**DOCUMENT TEXT:**
»»
My heartfelt curses go out to a certain Swede for introducing me to this concept, and for telling me about the site which gives you - no questions asked - $10 to start you off. As someone who just about understands the rudiments of poker, I make a few completely stupid moves on occasion and then follow them up with the perfect hand and up goes my overall balance once more. The problem is that I can feel myself learning the rules as I go along and 'getting the idea', and indeed improving my playing. Which, if I'm not careful, is going to lead to me just adding A Few Pounds to my poker account from what is a very real bank balance and becoming firmly lost in that world.
Having a seriously addictive personality does have its advantages. It means that once I get started on this damn essay, I'll sit there until it is done, and done properly. Which means it'll just take me a good chunk of a day to finish - BUT, I know perfectly well that once I start I really will get firmly stuck into it. And I can't face the idea of staring at an MS Word document, checking that word count every two minutes.
Right, I'm going to read through my notes one more time, try and gather some focus - and it if hasn't happened after ten minutes then I'll give in and watch a few more Seinfeld episodes. Curses to this technological age and the uber-fast internet provided by the university. One feels obliged to make use of the awesome 100Mbps speed.

Tuesday, May 30, 2006

Supporting Schumacher

For those of you not in the know - and if that does apply, then you are in disgrace, go stand in the corner feeling ashamed - Schumacher gained pole position at the Monaco grand prix over the weekend. Hours later, after apparently much deliberation, he was moved to the back of the grid for the start of the race - in any circuit it would be virtually impossible to win from the back, but particularly at Monaco. The fact he ended in fifth place demonstrates both his abilities as a driver, and Ferrari's undisputed skill for producing formdiable cars.
Years ago, when Schumacher was starting out, there were a few dubious moves here and there and his integrity as a driver was called into question. A few sharp raps on the wrist later, however, and he is widely regarded as one of the best - if not the best - drivers of all time. You don't become world champion a record seven times for nothing, and speaking of records he has indeed smashed all of those known in the F1 world. I think it was at the Italian grand prix a few seasons ago that his personality was called into question again, when he raced the day after his mother died (and, by the bye, won). One does wonder what the hell else he was meant to do in the situation. It isn't as if the race could be moved, a replacement on a par with him located. When you consider not only the millions of pounds that would have been involved if he hadn't raced, but moreover what his mother would probably have wanted, you can't really question his motives there.
Last year, Alonso stole the crown from Schumacher. For the first time in years, Schumi actually has a genuine competitor and in all honesty, he's probably delighted. If you consider the dedication he has given to Ferrari, the skill with which every manouvere is calculated, you realise that he does not turn away from challenges.
««
**MATERIAL SUPPLIED:**
»»
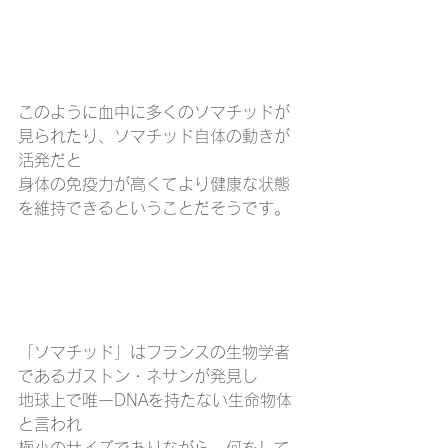
このように血中に多くのソマチッドが
見られたり、ソマチッド自体の動きが
活発だと
身体の免疫力が高くてより健康な状態
を維持できるということだそうです。
「ソマチッド」はフランスの生物学者
であるガストン・ネサンが発見し
地球上で唯一DNAを持たない生命物体
と言われ
極小のサイズでありながら、何をして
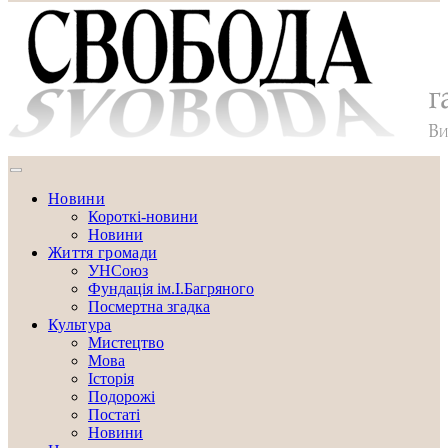
Новини
Короткі-новини
Новини
Життя громади
УНСоюз
Фундація ім.І.Багряного
Посмертна згадка
Культура
Мистецтво
Мова
Історія
Подорожі
Постаті
Новини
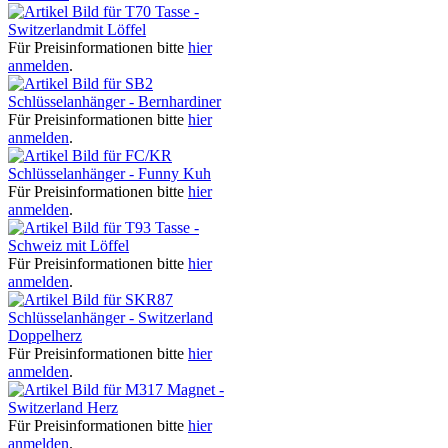
Tasse -
Switzerlandmit Löffel
Für Preisinformationen bitte
hier
anmelden
.
Schlüsselanhänger - Bernhardiner
Für Preisinformationen bitte
hier
anmelden
.
Schlüsselanhänger - Funny Kuh
Für Preisinformationen bitte
hier
anmelden
.
Tasse -
Schweiz mit Löffel
Für Preisinformationen bitte
hier
anmelden
.
Schlüsselanhänger - Switzerland
Doppelherz
Für Preisinformationen bitte
hier
anmelden
.
Magnet -
Switzerland Herz
Für Preisinformationen bitte
hier
anmelden
.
««
**ACTIVITY LIST:**
**A.** In the text, in what position did Schumacher finish the race at the Monaco grand prix?
**B.** Please return all the lines of text read from the records, copied without changes, and leave the pictures out.

**PER-TASK OUTPUTS:**
**A.** Fifth place.

**B.**
このように血中に多くのソマチッドが
見られたり、ソマチッド自体の動きが
活発だと
身体の免疫力が高くてより健康な状態
を維持できるということだそうです。
「ソマチッド」はフランスの生物学者
であるガストン・ネサンが発見し
地球上で唯一DNAを持たない生命物体
と言われ
極小のサイズでありながら、何をして
Новини
Короткі-новини
Новини
Життя громади
УНСоюз
Фундація ім.І.Багряного
Посмертна згадка
Культура
Мистецтво
Мова
Історія
Подорожі
Постаті
Новини
Tasse -
Switzerlandmit Löffel
Für Preisinformationen bitte
hier
anmelden
.
Schlüsselanhänger - Bernhardiner
Für Preisinformationen bitte
hier
anmelden
.
Schlüsselanhänger - Funny Kuh
Für Preisinformationen bitte
hier
anmelden
.
Tasse -
Schweiz mit Löffel
Für Preisinformationen bitte
hier
anmelden
.
Schlüsselanhänger - Switzerland
Doppelherz
Für Preisinformationen bitte
hier
anmelden
.
Magnet -
Switzerland Herz
Für Preisinformationen bitte
hier
anmelden
.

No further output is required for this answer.